Growing up playing hockey, Matt Hendricks remembered the kind of language he would hear. It wasn’t always appropriate.
“Words were probably thrown around a little bit too loosely,” the Washington Capitals forward said.
He’s referring to what You Can Play Project co-founder Patrick Burke calls “casual homophobia,” the kind of language he hopes to get rid of as part of an initiative with the NHL and NHL Players’ Association.
“Our players will happily support an openly gay teammate,” Burke said, citing a 2006 Sports Illustrated poll in which 80 percent of NHL players vowed just that. “I have no doubt about that.”
In the immediate future, You Can Play is trying to change the way athletes talk.
“Homophobic slurs are the only slurs that people excuse away as having two meanings. No one ever uses a racial slur and then says, ’Oh, I don’t mean it in that way,’” Burke said. “We need to get the players’ vocabulary to catch up to where their hearts and minds already are.”
Burke, a Philadelphia Flyers scout and son of Anaheim Ducks scout and ex-Toronto Maple Leafs general manager Brian Burke, spearheaded the creation of the You Can Play Project in March 2012. His younger brother, Brendan, earned international attention for coming out and promoting tolerance for gay athletes.

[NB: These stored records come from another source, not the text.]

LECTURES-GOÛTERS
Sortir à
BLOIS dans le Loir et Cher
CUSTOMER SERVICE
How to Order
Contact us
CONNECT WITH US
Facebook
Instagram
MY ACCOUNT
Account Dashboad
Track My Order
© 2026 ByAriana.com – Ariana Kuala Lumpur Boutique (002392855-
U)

Brendan Burke died in a car accident in 2010, but in You Can Play, Patrick and many others keep his cause alive by hoping to ensure “equality, respect and safety for all athletes, without regard to sexual orientation.”

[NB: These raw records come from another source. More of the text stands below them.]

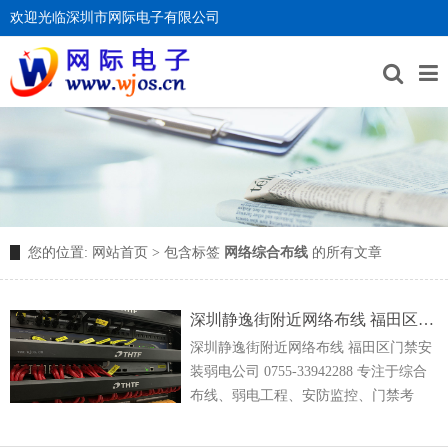
欢迎光临深圳市网际电子有限公司
您的位置:
网站首页
> 包含标签
网络综合布线
的所有文章
深圳静逸街附近网络布线 福田区门禁安装弱电公司
深圳静逸街附近网络布线 福田区门禁安
装弱电公司 0755-33942288 专注于综合
布线、弱电工程、安防监控、门禁考
勤、自动门等领域，是一家专业的弱电
工程项目承包、施工商。公司一直秉承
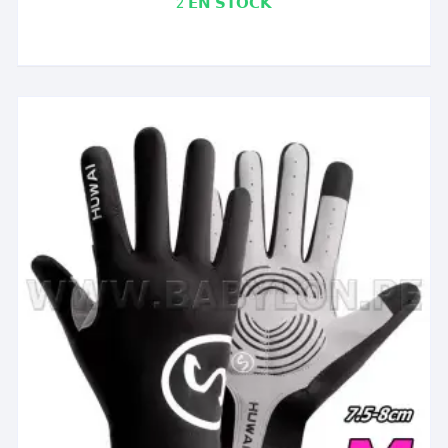
2 𝗘𝗡 𝗦𝗧𝗢𝗖𝗞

It’s not always a simple mission, even just to change players’ habits on Twitter.
Boston Bruins star Tyler Seguin took heat this week when he posted the hashtag “#Nohomo.” He promptly deleted the tweet and apologized.
Burke wrote on Twitter that what Seguin did was mildly offensive and that he and his team would discuss it with him, in accordance with NHL/NHLPA guidelines created earlier this month.
“Good apology by Tyler. Deserves credit for stepping up and admitting the mistake,” Burke wrote as part of a series of tweets. “He’s going to sit with us and talk about exactly why it’s a mistake, then we’ll all move on.”
It’s all part of a concerted effort to change the culture of how players talk, sometimes without thinking. Burke said in a recent phone interview that players are only being asked to remove five or 10 homophobic words from their vocabulary.
“It’s sitting there using those words, saying, ’Oh, that’s so gay,’ when you mean, ’Oh, that’s not cool,’” he said. “Everything we do is based around education on this issue, that the words that you’re using have an effect on the people around you.”
Hendricks reached out to You Can Play and taped a promotional video after his wife, Kim, encouraged him to get involved to not only be a role model to their young children, Gunnar and Lennon, but to others, as well.
Like a lot of professional athletes, he knows what kinds of words are used and hopes to prevent young players from making the same mistakes. The 31-year-old doesn’t believe eliminating those words is impossible, or even difficult.
“Not if you’re raised that way,” Hendricks said. “The coaches are going to be able to hear what’s said, and they need to say when things aren’t OK. They need to be able to address that.”
That’s an emphasis at the youth level, but the NHL is involved because players are seen as role models. Burke said the language “isn’t perfect but it isn’t terrible,” but eliminating it altogether will take time and effort.
It also may be a long time until an active male athlete in North America comes out as gay, though Burke said that’s more because of the media attention than how that person will be perceived by teammates.
“Especially in the National Hockey League and I believe in all the major sports, the player’s teammates will have no issue with it, the player’s coaches will have no issues with it as long as the player continues to show up and do his job,” Burke said. “I think the reaction from within the sports community is going to be a great big shrug of the shoulders and then everyone goes back to work.”
No matter the sport, the first such athlete will undoubtedly be considered a pioneer, like Jackie Robinson was when he broke baseball’s color barrier in 1947 as the first black player in the majors. Burke said his team’s job would be to protect that player or those players from the crush of media attention that’s sure to follow.
“I think the reason that we don’t have athletes out right now is because they do understand [the attention],” Burke said. “We haven’t had a player yet who wants to deal with it.”
Like Burke, Hendricks knows there will be lots of attention for the first openly gay NHL player, but he doesn’t expect backlash within the locker room.
“Obviously there’s going to be a few individuals who it may not sit well with, but on the grand majority, I would feel that we’d talk about it for a day or two and just go on with our business,” he said. “People, I think, for the most part are going to understand it, are going to respect it and realize that, you know, we don’t really have a say in it. It’s not your decision, it’s their decision. We care about our teammates.”
For now, Burke and his team are focused on informing and educating.
“We’ve got the resources and the ability to do what we’ve set out to do, which is have confidential information available to players who need to ask questions or need to reach out, have people that they can talk to who can answer their questions for them,” Burke said. “[We will] keep our work going on the cultural side of things and trying to change sports culture from the top down.”